Reviews and Endorsements

'This book offers a deeply informed and nuanced understanding of the value of suffering, when productively engaged. Elegantly written in crisp prose, it offers an incisive critique of the medicalization of suffering when narrowly conceived as disorder to be treated by anti-depressant medications and prescriptions for "positive thinking." This book is rich in valuable insights for psychoanalysts, philosophers, psychologists, and the broadly educated European and North American public.'
- Janis H. Jenkins, Professor of Anthropology, University of California

'The Importance of Suffering is a brave and creative work that will change how we think about human suffering. Critiquing the ideology of anesthetization that characterizes modern-day life, Davies demonstrates -w ith great sensitivity and depth - how suffering can be leveraged for positive growth and change when not exiled from human experience. This is a bold and hopeful book; a major contribution.'
- Dr Rebecca Lester, Department of Anthropology, Washington University

'James Davies offers a highly original and insightful approach that restores the vital place of suffering in human development. Drawing from anthropology, philosophy and psychology Davies weaves a rich narrative that deserves to be widely read.'
- Dr Alistair Ross, Director of Psychodynamic Studies, Dean of Kellogg College, Oxford University

'This book, fluently and engagingly written, takes us back a number of decades to the exciting times of Szasz, Laing and others, and the revolutionary assertion that the origin of suffering is due to an unduly oppressive social environment.
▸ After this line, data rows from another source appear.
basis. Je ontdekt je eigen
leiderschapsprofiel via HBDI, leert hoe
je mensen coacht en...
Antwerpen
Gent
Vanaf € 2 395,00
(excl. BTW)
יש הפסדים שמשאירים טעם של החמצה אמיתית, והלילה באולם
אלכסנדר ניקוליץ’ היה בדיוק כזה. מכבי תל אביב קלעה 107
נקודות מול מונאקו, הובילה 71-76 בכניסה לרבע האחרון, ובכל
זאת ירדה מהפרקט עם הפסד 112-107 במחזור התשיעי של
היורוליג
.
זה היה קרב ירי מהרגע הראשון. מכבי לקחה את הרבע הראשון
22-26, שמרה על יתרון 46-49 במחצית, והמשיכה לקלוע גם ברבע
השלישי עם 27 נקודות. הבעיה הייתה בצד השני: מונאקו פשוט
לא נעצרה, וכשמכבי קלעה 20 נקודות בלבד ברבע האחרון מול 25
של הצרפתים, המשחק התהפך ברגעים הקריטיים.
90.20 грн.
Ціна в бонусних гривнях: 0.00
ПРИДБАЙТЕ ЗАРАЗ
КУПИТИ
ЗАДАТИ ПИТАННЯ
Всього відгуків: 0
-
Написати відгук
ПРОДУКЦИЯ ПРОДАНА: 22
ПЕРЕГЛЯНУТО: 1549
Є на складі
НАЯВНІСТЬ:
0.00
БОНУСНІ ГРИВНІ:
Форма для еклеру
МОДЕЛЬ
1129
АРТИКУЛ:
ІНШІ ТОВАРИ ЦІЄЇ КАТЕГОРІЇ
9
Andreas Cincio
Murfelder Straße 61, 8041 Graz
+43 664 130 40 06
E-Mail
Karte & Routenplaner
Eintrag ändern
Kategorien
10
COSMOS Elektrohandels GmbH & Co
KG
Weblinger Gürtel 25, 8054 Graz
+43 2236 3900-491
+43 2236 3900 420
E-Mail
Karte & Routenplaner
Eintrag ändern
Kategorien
Such a prodding enlivens one's critical stance to what we as therapists do, and places the book next to classics like Philip Rieff's The Triumph of the Therapeutic, and Ian Craib's The Importance of Disappointment.'
- R. D. Hinshelwood, Professor of Psychoanalytic Studies, University of Essex

About the Author(s)

James Davies, PhD, is a member of St Cross College, University of Oxford, where he also obtained his doctorate in social anthropology. He is a social anthropologist, a qualified and practicing psychotherapist working in the NHS, and a senior lecturer in the School of Human and Life Sciences, Roehampton University (London).